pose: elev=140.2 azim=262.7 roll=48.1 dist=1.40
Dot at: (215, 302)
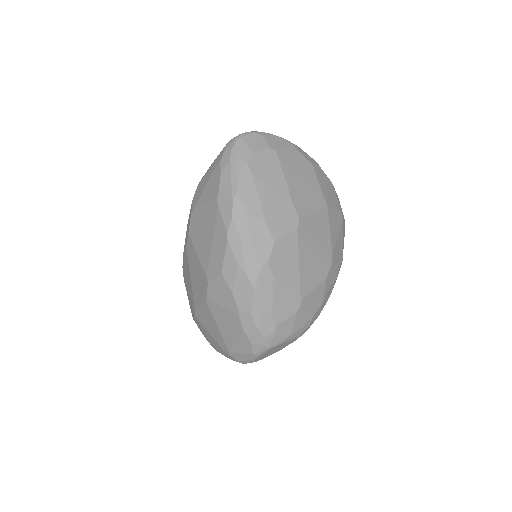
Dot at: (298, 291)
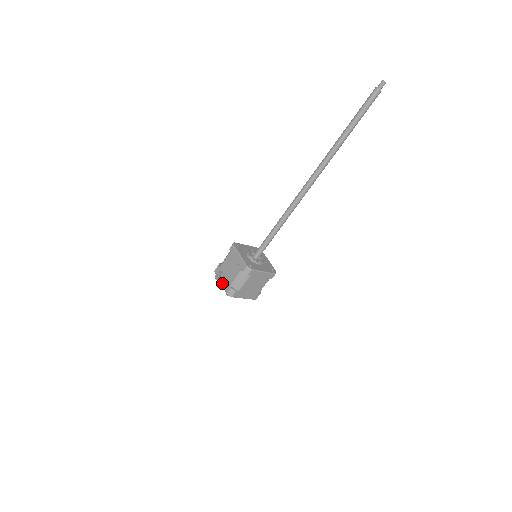
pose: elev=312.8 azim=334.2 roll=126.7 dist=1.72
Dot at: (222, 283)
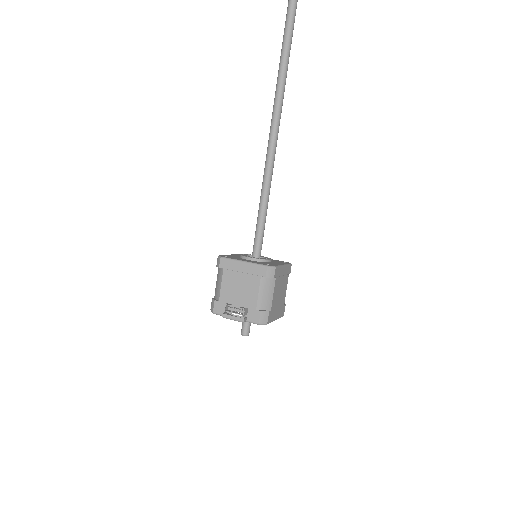
Dot at: (243, 315)
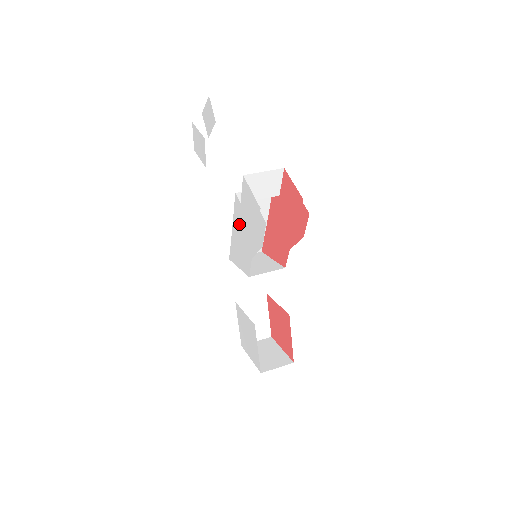
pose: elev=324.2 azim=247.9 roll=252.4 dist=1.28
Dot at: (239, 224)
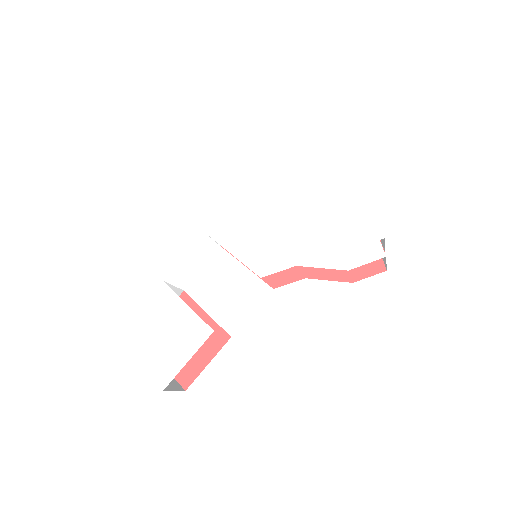
Dot at: (295, 219)
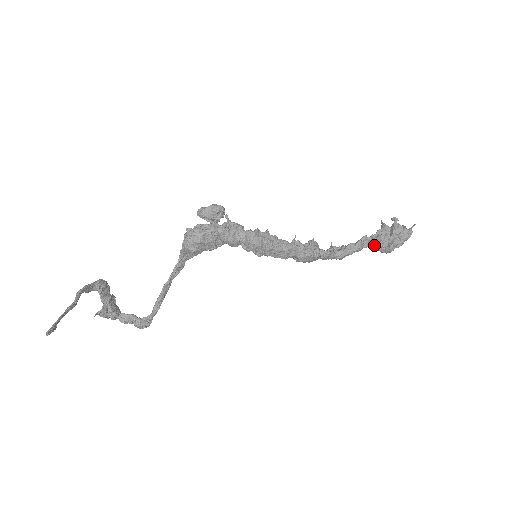
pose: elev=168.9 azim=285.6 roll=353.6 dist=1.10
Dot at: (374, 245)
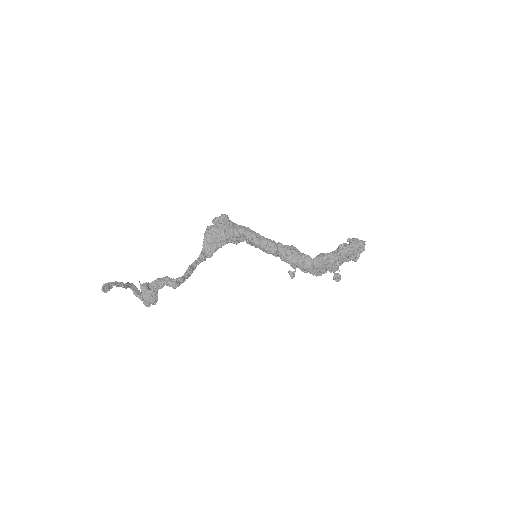
Dot at: (340, 250)
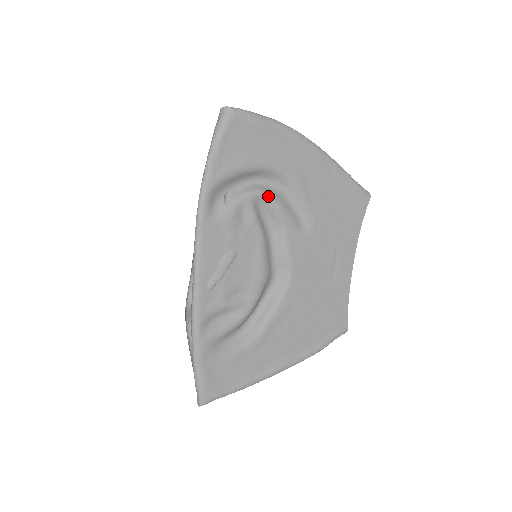
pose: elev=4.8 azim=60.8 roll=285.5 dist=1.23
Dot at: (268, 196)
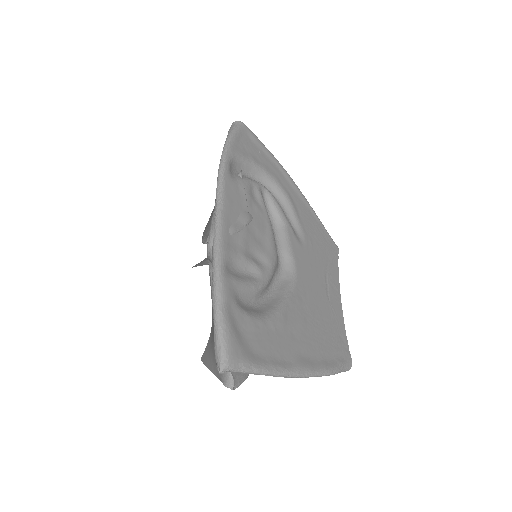
Dot at: occluded
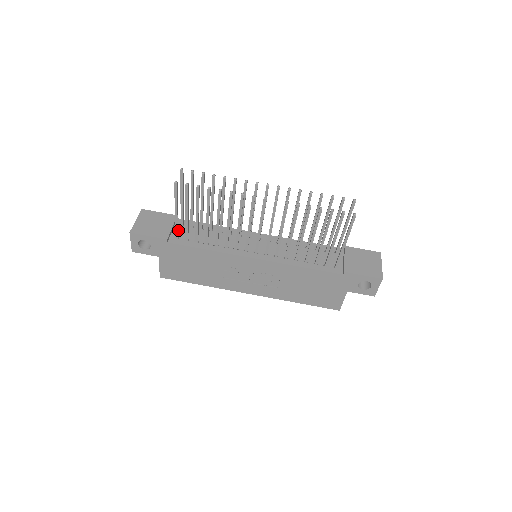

·····

Render the rows as a Markdown table with the columns Line and Content, starting at the first line of the rows and ending at the line that contains "Dot at: (340, 250)". Omit blank lines and leave all pictures out of the table.

| Line | Content |
|---|---|
| 1 | pose: elev=140.2 azim=262.7 roll=48.1 dist=1.40 |
| 2 | Dot at: (215, 302) |
| 3 | Dot at: (298, 291) |
| 4 | pose: elev=312.8 azim=334.2 roll=126.7 dist=1.72 |
| 5 | Dot at: (222, 283) |
| 6 | Dot at: (243, 315) |
| 7 | pose: elev=324.2 azim=247.9 roll=252.4 dist=1.28 |
| 8 | Dot at: (239, 224) |
| 9 | Dot at: (295, 219) |
| 10 | pose: elev=168.9 azim=285.6 roll=353.6 dist=1.10 |
| 11 | Dot at: (374, 245) |
| 12 | Dot at: (340, 250) |